Like with another relocation pushed under Trump, moving the Bureau of Land Management (BLM) headquarters to Grand Junction, Colo., subsequent government reports found the moves resulted in a massive brain drain of staff and disrupted functions while the moves themselves were costly to taxpayers.

A report from the Government Accountability Office (GAO) found that only 41 of the 176 BLM headquarters went ahead with the move, while the other 135 left the agency.

A similar dynamic played out at ERS and a sister agency, the National Institute of Food and Agriculture, where both agencies lost half their staff as a result of the relocation.

GAO report found that it took the agencies years to rebound from the loss of staff, ultimately hiring staff with less experience as it produced fewer research reports and took longer to award grants.

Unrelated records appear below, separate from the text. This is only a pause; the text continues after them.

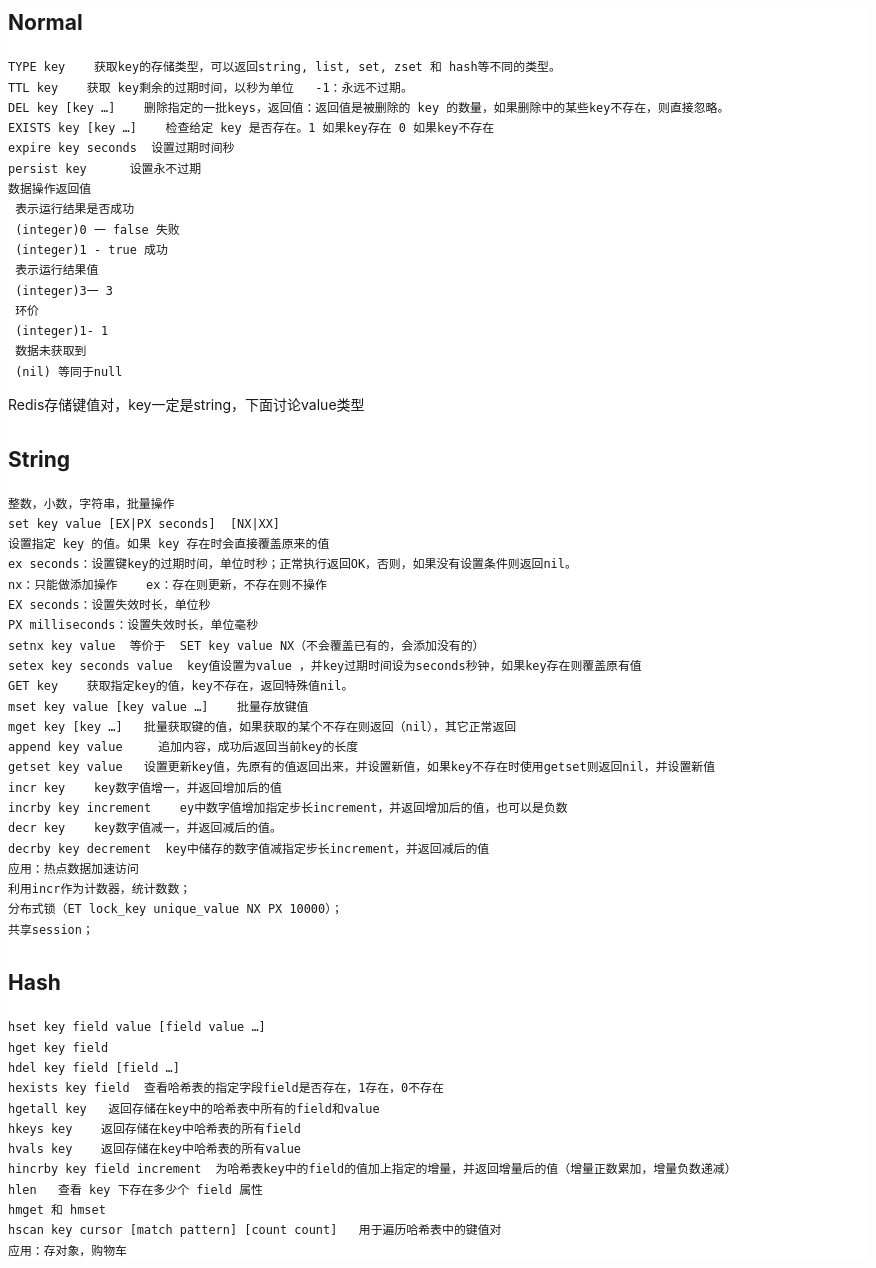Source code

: ## Normal

```plain
TYPE key    获取key的存储类型，可以返回string, list, set, zset 和 hash等不同的类型。
TTL key    获取 key剩余的过期时间，以秒为单位   -1：永远不过期。
DEL key [key …]    删除指定的一批keys，返回值：返回值是被删除的 key 的数量，如果删除中的某些key不存在，则直接忽略。
EXISTS key [key …]    检查给定 key 是否存在。1 如果key存在 0 如果key不存在
expire key seconds  设置过期时间秒
persist key      设置永不过期 
数据操作返回值
 表示运行结果是否成功
 (integer)0 一 false 失败
 (integer)1 - true 成功
 表示运行结果值
 (integer)3一 3
 环价
 (integer)1- 1
 数据未获取到 
 (nil) 等同于null
```
Redis存储键值对，key一定是string，下面讨论value类型
## String

```plain
整数，小数，字符串，批量操作
set key value [EX|PX seconds]  [NX|XX]   
设置指定 key 的值。如果 key 存在时会直接覆盖原来的值
ex seconds：设置键key的过期时间，单位时秒；正常执行返回OK，否则，如果没有设置条件则返回nil。  
nx：只能做添加操作    ex：存在则更新，不存在则不操作
EX seconds：设置失效时长，单位秒
PX milliseconds：设置失效时长，单位毫秒
setnx key value  等价于  SET key value NX（不会覆盖已有的，会添加没有的）
setex key seconds value  key值设置为value ，并key过期时间设为seconds秒钟，如果key存在则覆盖原有值
GET key    获取指定key的值，key不存在，返回特殊值nil。
mset key value [key value …]    批量存放键值
mget key [key …]   批量获取键的值，如果获取的某个不存在则返回（nil），其它正常返回
append key value     追加内容，成功后返回当前key的长度
getset key value   设置更新key值，先原有的值返回出来，并设置新值，如果key不存在时使用getset则返回nil，并设置新值
incr key    key数字值增一，并返回增加后的值
incrby key increment    ey中数字值增加指定步长increment，并返回增加后的值，也可以是负数
decr key    key数字值减一，并返回减后的值。
decrby key decrement  key中储存的数字值减指定步长increment，并返回减后的值 
应用：热点数据加速访问
利用incr作为计数器，统计数数；
分布式锁（ET lock_key unique_value NX PX 10000）；
共享session；
```
## Hash

```plain
hset key field value [field value …]
hget key field
hdel key field [field …]
hexists key field  查看哈希表的指定字段field是否存在，1存在，0不存在
hgetall key   返回存储在key中的哈希表中所有的field和value
hkeys key    返回存储在key中哈希表的所有field
hvals key    返回存储在key中哈希表的所有value
hincrby key field increment  为哈希表key中的field的值加上指定的增量，并返回增量后的值（增量正数累加，增量负数递减）
hlen   查看 key 下存在多少个 field 属性
hmget 和 hmset
hscan key cursor [match pattern] [count count]   用于遍历哈希表中的键值对 
应用：存对象，购物车
```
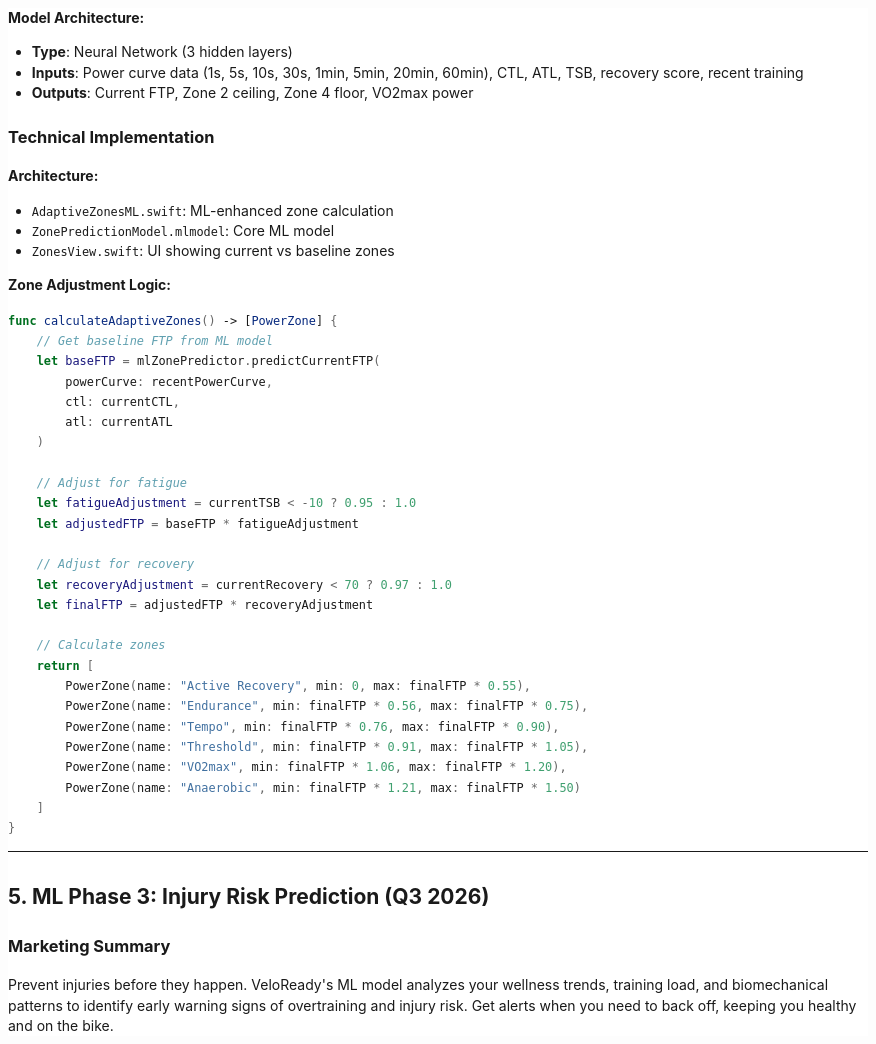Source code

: **Model Architecture:**
- **Type**: Neural Network (3 hidden layers)
- **Inputs**: Power curve data (1s, 5s, 10s, 30s, 1min, 5min, 20min, 60min), CTL, ATL, TSB, recovery score, recent training
- **Outputs**: Current FTP, Zone 2 ceiling, Zone 4 floor, VO2max power

### Technical Implementation
**Architecture:**
- `AdaptiveZonesML.swift`: ML-enhanced zone calculation
- `ZonePredictionModel.mlmodel`: Core ML model
- `ZonesView.swift`: UI showing current vs baseline zones

**Zone Adjustment Logic:**
```swift
func calculateAdaptiveZones() -> [PowerZone] {
    // Get baseline FTP from ML model
    let baseFTP = mlZonePredictor.predictCurrentFTP(
        powerCurve: recentPowerCurve,
        ctl: currentCTL,
        atl: currentATL
    )
    
    // Adjust for fatigue
    let fatigueAdjustment = currentTSB < -10 ? 0.95 : 1.0
    let adjustedFTP = baseFTP * fatigueAdjustment
    
    // Adjust for recovery
    let recoveryAdjustment = currentRecovery < 70 ? 0.97 : 1.0
    let finalFTP = adjustedFTP * recoveryAdjustment
    
    // Calculate zones
    return [
        PowerZone(name: "Active Recovery", min: 0, max: finalFTP * 0.55),
        PowerZone(name: "Endurance", min: finalFTP * 0.56, max: finalFTP * 0.75),
        PowerZone(name: "Tempo", min: finalFTP * 0.76, max: finalFTP * 0.90),
        PowerZone(name: "Threshold", min: finalFTP * 0.91, max: finalFTP * 1.05),
        PowerZone(name: "VO2max", min: finalFTP * 1.06, max: finalFTP * 1.20),
        PowerZone(name: "Anaerobic", min: finalFTP * 1.21, max: finalFTP * 1.50)
    ]
}
```

---

## 5. ML Phase 3: Injury Risk Prediction (Q3 2026)

### Marketing Summary
Prevent injuries before they happen. VeloReady's ML model analyzes your wellness trends, training load, and biomechanical patterns to identify early warning signs of overtraining and injury risk. Get alerts when you need to back off, keeping you healthy and on the bike.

Another report found the relocation “was not fully consistent with an evidence-based approach.”

“It ended up costing money, not saving money, and it was an unsuccessful exercise by anybody's standards — brain drain, costs, operational efficiency — none of the stated goals were achieved,” Simon said.

Dodson said many of her coworkers eventually came back to the agency — but only once remote work was approved during the pandemic.

Trump has also said he plans to reissue an order signed in the waning days of his administration that created a new class of federal employees — Schedule F — who could be easily hired and fired much like political appointees.

The concern from federal workers is manifold, including that it would mean the end of the current merit-based hiring system used to fill roles and open the door to politicization of the workforce.

Bracing for backlash

In some circles, public employees have been preparing for possible backlash.

Jesus Soriano, president of an AFGE union representing National Science Foundation workers, said he’s aware of some employees who have gotten liability insurance in preparation for the incoming administration.

“At heart, I'm a public servant who works extremely hard, like my colleagues. We are not lazy, we are committed to service. So I'm having a hard time as a union leader grasping the reality that employees may be scared to that level of paying insurance to be able to access legal services, for instance,” he said.

The attacks don’t make sense to him, he said, because federal workers have been tapped to fulfill roles the government created.

“Career civil servants like us are hired based on merit and expertise. We do the work that Congress asks us to do; agencies are created because Congress decides to do so,” he said.

Ramaswamy has suggested that DOGE — which, despite its name, is an advisory commission — plans to think big and move swiftly.

“We expect certain agencies to be deleted outright. We expect mass reductions in force in areas of the federal government that are bloated. We expect massive cuts among federal contractors and others who are over-billing the federal government,” he said on Fox.

“So yes, we expect all of the above, and I think people will be surprised by … how quickly we're able to move with some of those changes given the legal backdrop the Supreme Court has given us,” he said.

Rep. Don Beyer (D-Va.), who represents a D.C.-adjacent district full of federal workers, said, “In a perfect world, we hope it’s rhetoric. But Trump was not easy on federal employees the last time.”

“I've heard that for 10 years here — blaming everything on federal employees, missing the fact that we have an incredibly functional federal government compared to almost every nation in the world. We get an extraordinary amount done,” he said.

But Dodson said the tenor of the conversation around changing working conditions shows a huge gap between how DOGE leaders and workers view their performance.

“Especially with Vivek Ramaswamy’s comments it’s clear that their intention is not to improve the federal workforce, it's to reduce it. It's hard to find common ground on how to explain why the federal government is worthwhile to someone who doesn't believe it should exist,” she said.

“We're not out there trying to fleece the government by being on telework. We’re on telework to do our jobs.”